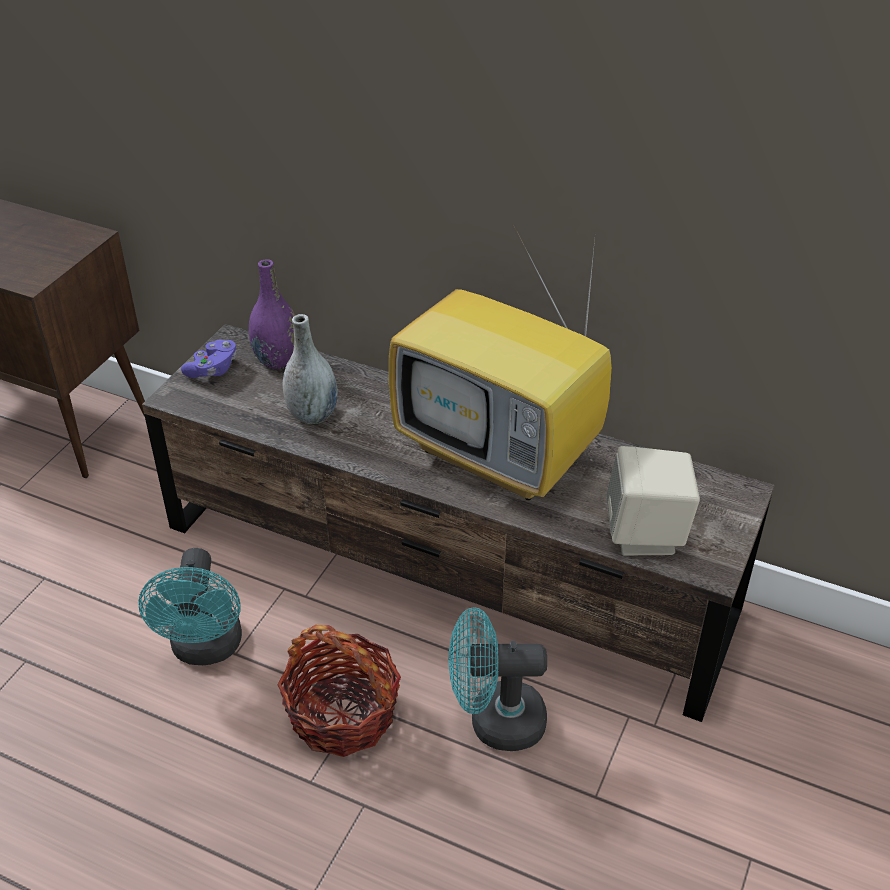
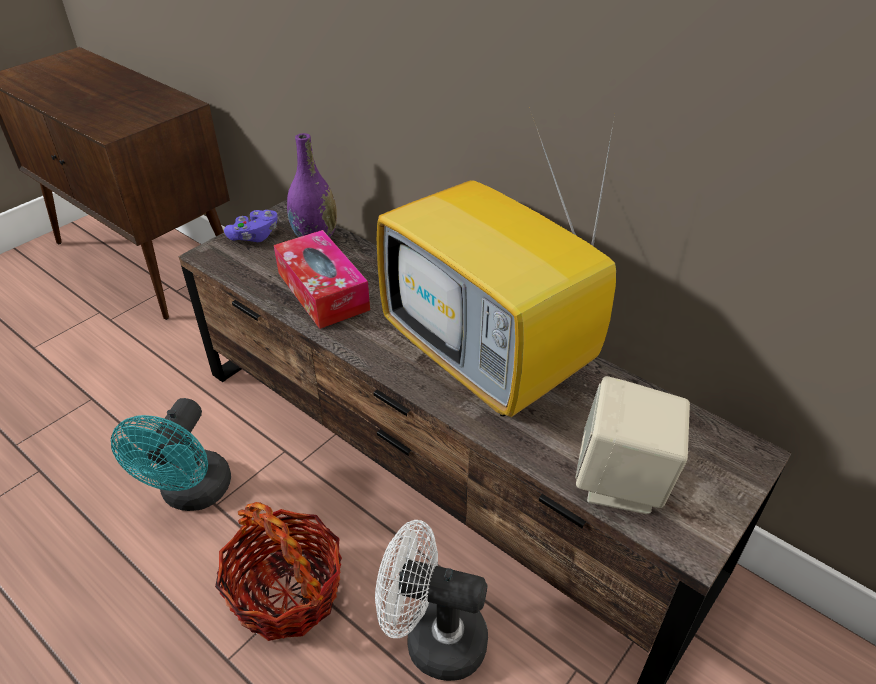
camera: 15 degrees right, 0 degrees up
(312, 415) = (323, 291): grey vase -> tissue box
(494, 721) = (432, 638): turquoise fan -> white fan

▶ **What to produce**:
Transcribe the preceding listing in its entirety and with exact wording, leaving out pictures.

▶ **Result below**:
camera: 15 degrees right, 0 degrees up
(312, 415) = (323, 291): grey vase -> tissue box
(494, 721) = (432, 638): turquoise fan -> white fan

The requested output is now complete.